-- What you should do --
Copy the listing below line for line, keeping every character unchanged.

-- Material provided --
** begin **

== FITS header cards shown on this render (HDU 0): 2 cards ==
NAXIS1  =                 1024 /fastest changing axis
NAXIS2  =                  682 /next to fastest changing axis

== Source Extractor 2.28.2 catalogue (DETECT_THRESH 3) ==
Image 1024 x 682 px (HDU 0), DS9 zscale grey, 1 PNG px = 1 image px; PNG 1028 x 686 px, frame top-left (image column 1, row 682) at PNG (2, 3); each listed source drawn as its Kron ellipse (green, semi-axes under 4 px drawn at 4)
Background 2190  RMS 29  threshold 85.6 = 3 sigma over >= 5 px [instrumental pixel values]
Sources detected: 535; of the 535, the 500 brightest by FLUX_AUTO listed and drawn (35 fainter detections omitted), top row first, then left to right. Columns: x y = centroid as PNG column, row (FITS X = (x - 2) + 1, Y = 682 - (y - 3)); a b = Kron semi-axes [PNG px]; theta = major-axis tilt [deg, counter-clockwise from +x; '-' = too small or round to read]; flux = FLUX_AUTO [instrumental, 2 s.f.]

** end **

-- Task answer --
== FITS header cards shown on this render (HDU 0): 2 cards ==
NAXIS1  =                 1024 /fastest changing axis
NAXIS2  =                  682 /next to fastest changing axis

== Source Extractor 2.28.2 catalogue (DETECT_THRESH 3) ==
Image 1024 x 682 px (HDU 0), DS9 zscale grey, 1 PNG px = 1 image px; PNG 1028 x 686 px, frame top-left (image column 1, row 682) at PNG (2, 3); each listed source drawn as its Kron ellipse (green, semi-axes under 4 px drawn at 4)
Background 2190  RMS 29  threshold 85.6 = 3 sigma over >= 5 px [instrumental pixel values]
Sources detected: 535; of the 535, the 500 brightest by FLUX_AUTO listed and drawn (35 fainter detections omitted), top row first, then left to right. Columns: x y = centroid as PNG column, row (FITS X = (x - 2) + 1, Y = 682 - (y - 3)); a b = Kron semi-axes [PNG px]; theta = major-axis tilt [deg, counter-clockwise from +x; '-' = too small or round to read]; flux = FLUX_AUTO [instrumental, 2 s.f.]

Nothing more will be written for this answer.